Today's Internet generation watches more video on a computer than they do on television. And instead of their cousin’s wedding or a family wedding party, they tend to prefer the indiscretions of the latest star (of course I’m oversimplifying...).
Logically enough, Samsung is following the trend with the SMX-C10, which falls straight into the 'shoot and share' camcorder category. And to be sure we make no mistake about it, Samsung has even added a YouTube sticker, making it clear that this is a camcorder made for uploading video directly to the web.
The C10 is a model of simplicity. With only four buttons on the body, including the playback toggle and the on/off button, it won’t be easy to make mistakes. Samsung also supplies a very explicit user’s guide to explain how the product works. Visually, the C10 looks like a lacquered soap dish and comes in three 'touch of colour' shades: red, blue and grey.
The C10’s finish is very pleasant to touch.
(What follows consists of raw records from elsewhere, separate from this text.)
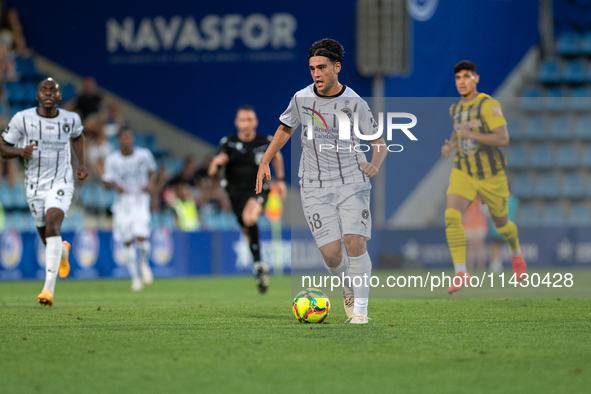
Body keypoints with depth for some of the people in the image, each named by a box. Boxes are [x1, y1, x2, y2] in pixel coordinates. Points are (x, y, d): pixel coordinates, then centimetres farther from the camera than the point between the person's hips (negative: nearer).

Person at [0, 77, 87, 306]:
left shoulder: (71, 119, -1)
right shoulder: (22, 119, -7)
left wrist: (82, 163, 11)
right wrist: (21, 151, -22)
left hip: (61, 184, -2)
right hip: (34, 186, 2)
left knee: (52, 226, -26)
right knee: (49, 240, 10)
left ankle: (49, 288, -32)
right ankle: (63, 252, 52)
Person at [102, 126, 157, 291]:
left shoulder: (144, 155, -3)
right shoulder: (112, 159, -5)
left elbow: (152, 171, 14)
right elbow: (106, 182, 2)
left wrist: (150, 183, -6)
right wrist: (115, 185, -19)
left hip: (140, 200, -1)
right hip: (122, 202, 1)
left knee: (141, 237, -17)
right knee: (128, 242, 0)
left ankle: (144, 263, 13)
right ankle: (135, 276, 15)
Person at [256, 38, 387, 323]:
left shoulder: (354, 103, -4)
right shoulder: (301, 99, 2)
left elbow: (379, 143, 1)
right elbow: (285, 129, 20)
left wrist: (375, 164, -19)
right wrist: (265, 162, 12)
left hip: (352, 183, -1)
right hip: (315, 188, 1)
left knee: (355, 242, -17)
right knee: (330, 252, -9)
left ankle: (360, 308, -7)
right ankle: (348, 287, 23)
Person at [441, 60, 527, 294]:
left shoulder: (489, 105, -18)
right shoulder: (457, 108, 4)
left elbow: (504, 139, -27)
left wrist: (471, 135, -35)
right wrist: (449, 146, 4)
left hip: (491, 176, -4)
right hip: (463, 174, 4)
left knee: (501, 224, 16)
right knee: (451, 217, -23)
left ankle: (516, 253, 52)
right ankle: (461, 273, -22)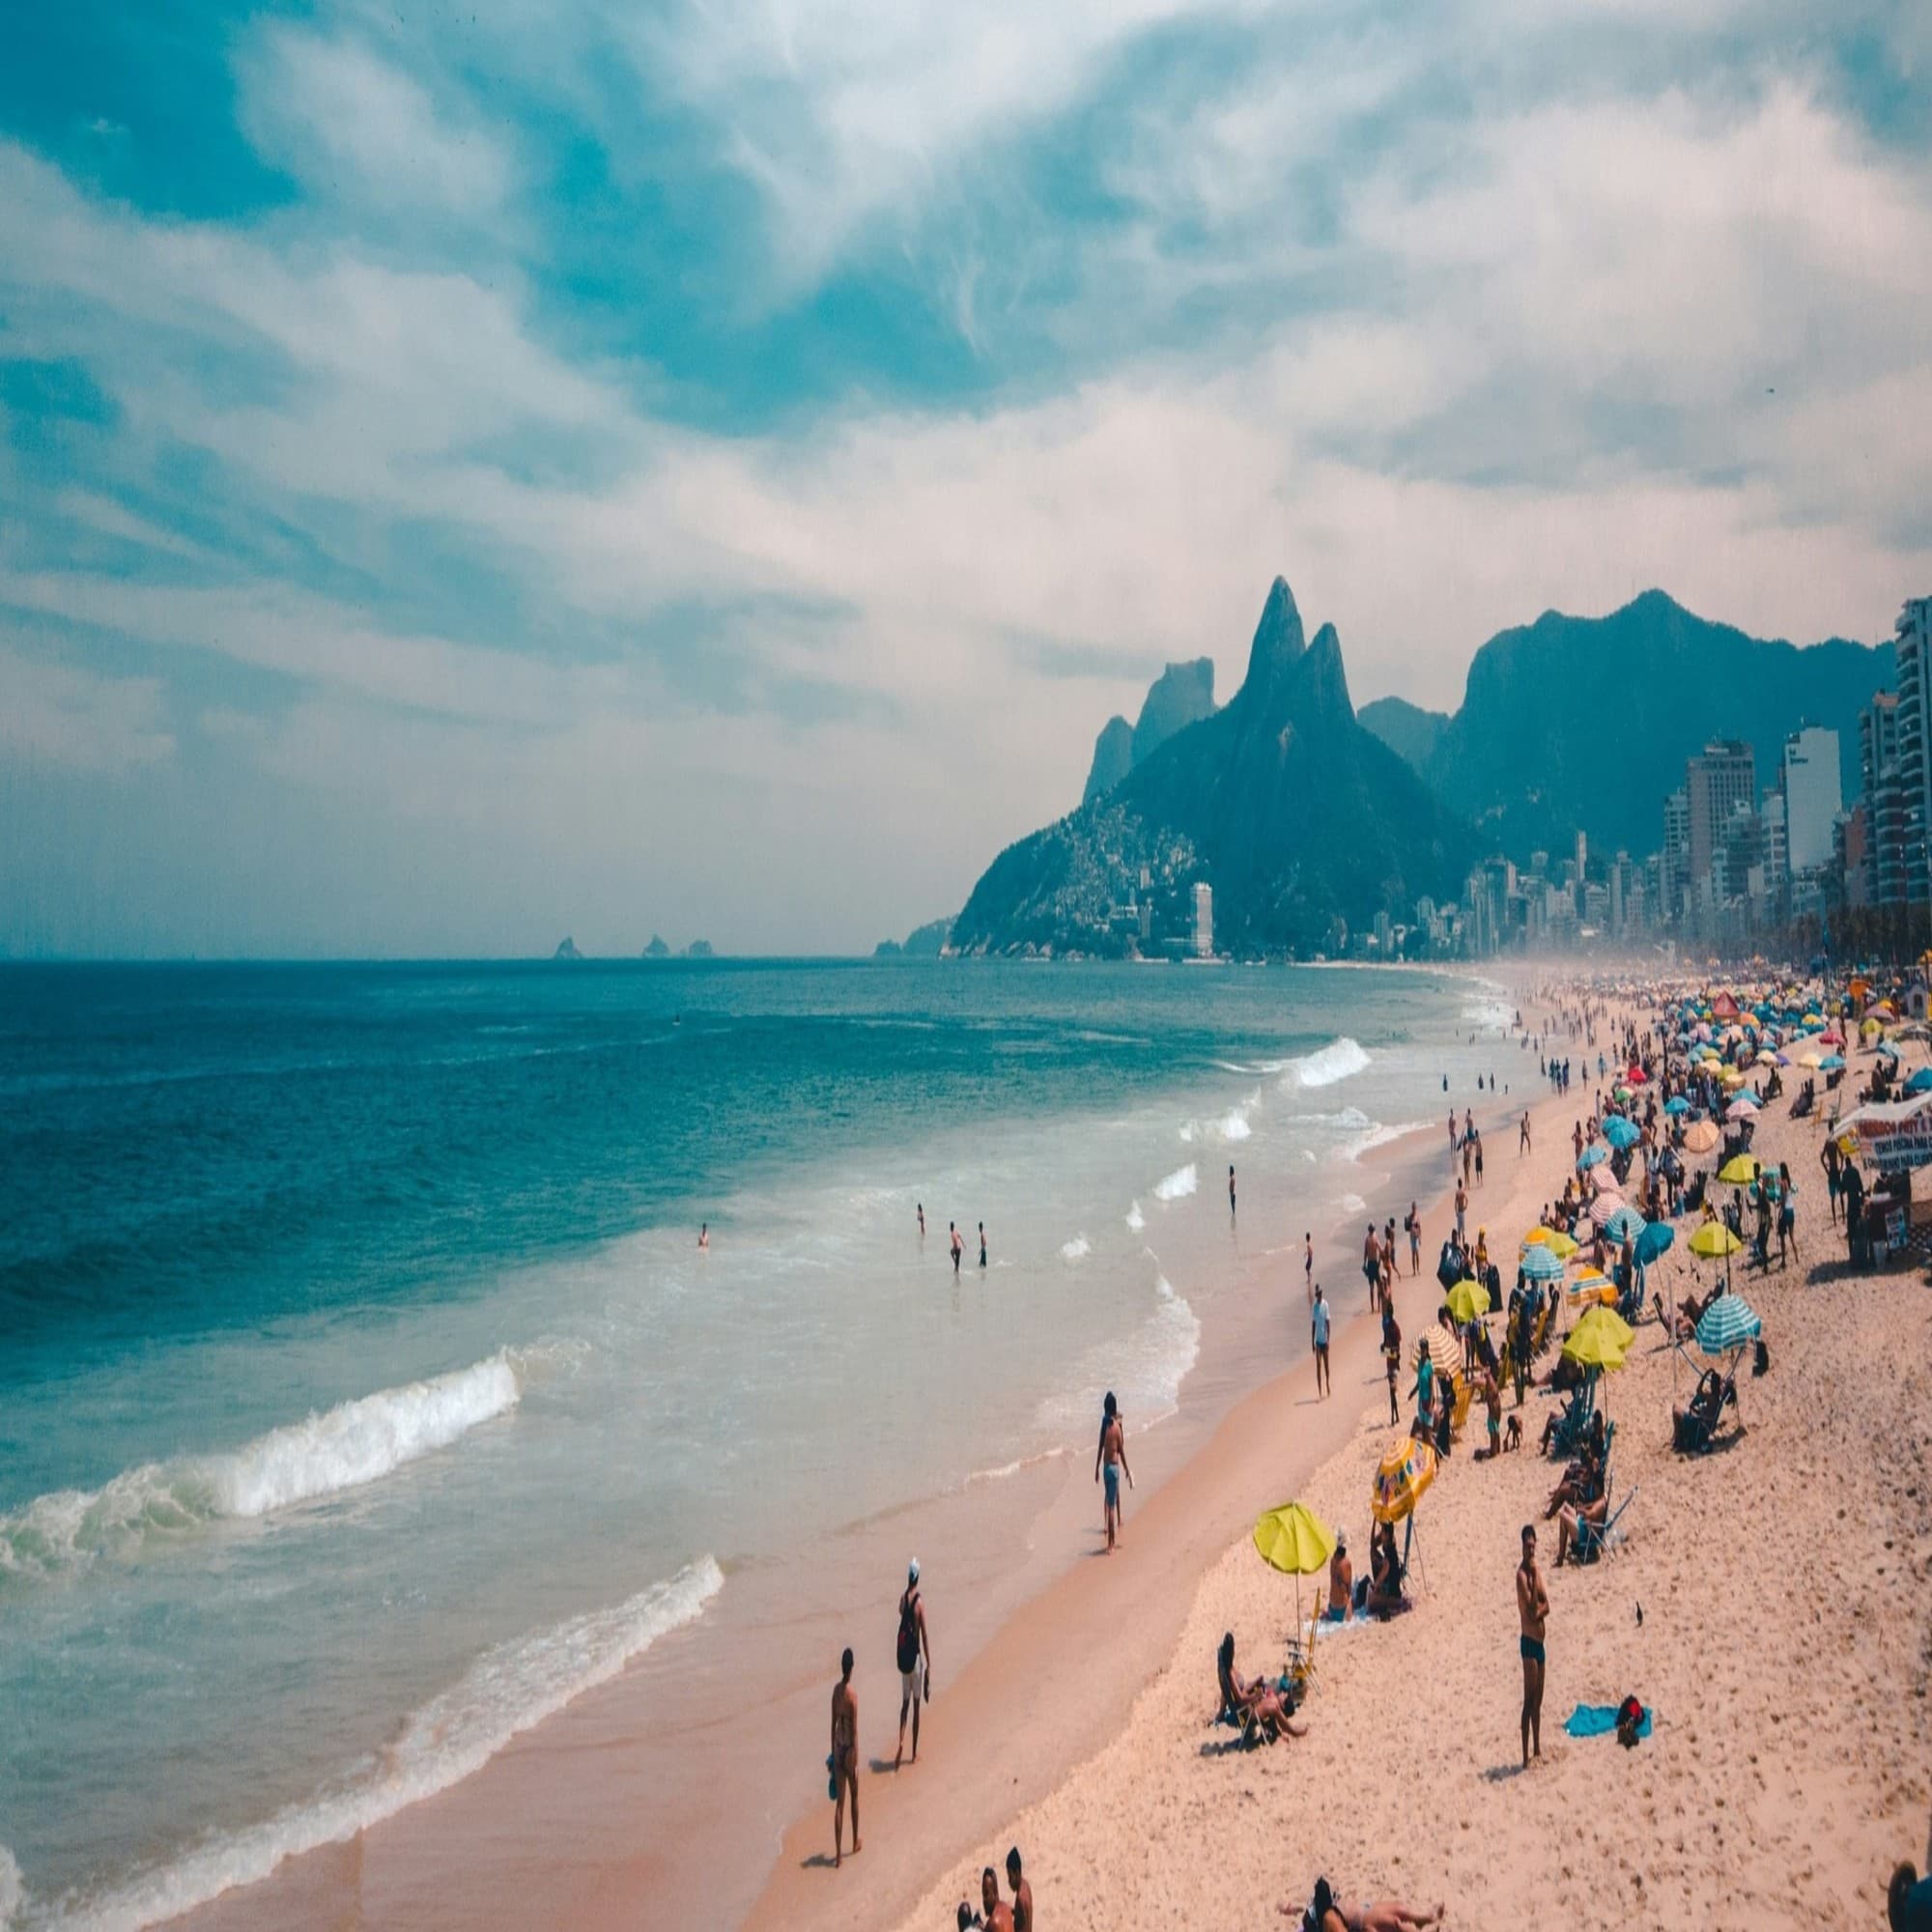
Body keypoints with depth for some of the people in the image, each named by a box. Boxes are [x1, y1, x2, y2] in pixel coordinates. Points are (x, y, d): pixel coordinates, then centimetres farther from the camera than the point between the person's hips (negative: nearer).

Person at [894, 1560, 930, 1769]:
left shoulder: (903, 1598, -2)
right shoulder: (920, 1602, -14)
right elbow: (924, 1636, -13)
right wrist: (929, 1665, -9)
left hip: (903, 1656, 4)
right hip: (915, 1656, -4)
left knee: (905, 1703, 13)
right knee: (916, 1705, 7)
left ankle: (901, 1743, -5)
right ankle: (914, 1753, 12)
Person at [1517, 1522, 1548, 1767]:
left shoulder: (1537, 1571, 11)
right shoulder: (1522, 1574, -15)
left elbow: (1546, 1605, 7)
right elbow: (1531, 1609, -24)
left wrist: (1539, 1610, -15)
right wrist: (1533, 1577, -23)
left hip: (1540, 1641, 9)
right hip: (1529, 1642, -9)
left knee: (1538, 1700, 16)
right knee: (1529, 1700, -9)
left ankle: (1538, 1749, 25)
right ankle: (1526, 1756, -8)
The camcorder has a distinctive feature – its lens is tilted upward 25°. Thanks to this innovation, you won’t need to keep your elbow raised to film horizontally. You can keep it at waist level. In actual use, this ergonomic design feature works best when you’re filming subjects who are close to the lens. For landscape or medium-range shooting, the angled lens doesn’t really change anything. There’s no protective cover over the lens, but that’s not a problem since it’s protected by a very thin transparent window. The zoom control works well and is relatively sensitive. You do need to press it very, very softly to do a slow zoom.
The C10 also has a rear compartment, like the boot of a car, that houses the SD card and the battery. I really like this system – it’s convenient and discreet, blending in perfectly with the contours of the body. The 16:9 display is also good, measuring 2.7'' from corner to corner and 230,000 pixels. The adjustment menu is plain but adequate, as is navigation through its various headings, which you do via a joystick button at the edge of the display. Another convenient feature of the C10 is that it can recharge via the USB cable or regular power outlet. The battery life is a remarkable 120 minutes of regular use.
With its small 1/6'', 800 000 pixel CCD sensor, the C10 shoots in standard definition – 720x576 pixels – and saves the files to an SD card. Thus, unfortunately, this is not a High Definition camcorder. But the field of view uses a 16:9 aspect ratio, and the focal length is a very wide 34.6 mm, with a zoom factor of up to 10x.
The image quality is very averge. In low light, the autofocus has trouble keeping up, and noise quickly invades the image, especially when the digital image stabilizer is enabled. That’s because it hogs half of the CCD sensor in order to do its job, which inevitably has an impact on image quality. In fact it’s not very effective, and you can disable it in the menu. The use of H.264 encoding doesn’t really help the image quality, either, with its bit rate of 5 Mbps – only average, but good enough for standard definition. The only advantage of the lower bitrate is that it makes it possible to record three hours of video on an 8 GB SD card.
Since the C10 isn’t HD, connectivity is kept to a minimum – a Composite A/V cable and a USB cable for connecting to your computer.
- Light and compact
- 34.6 mm focal length
- Easy to use
- Recharges via USB port
- High noise in low light
- Digital image stabilizer not very effective
- Low bitrate video
While its easy to use and quite handsome, the C10 is behind the curve. At this price, it faces strong competition from pocket camcorders that shoot in Full HD without being more expensive, like the Kodak Zi8.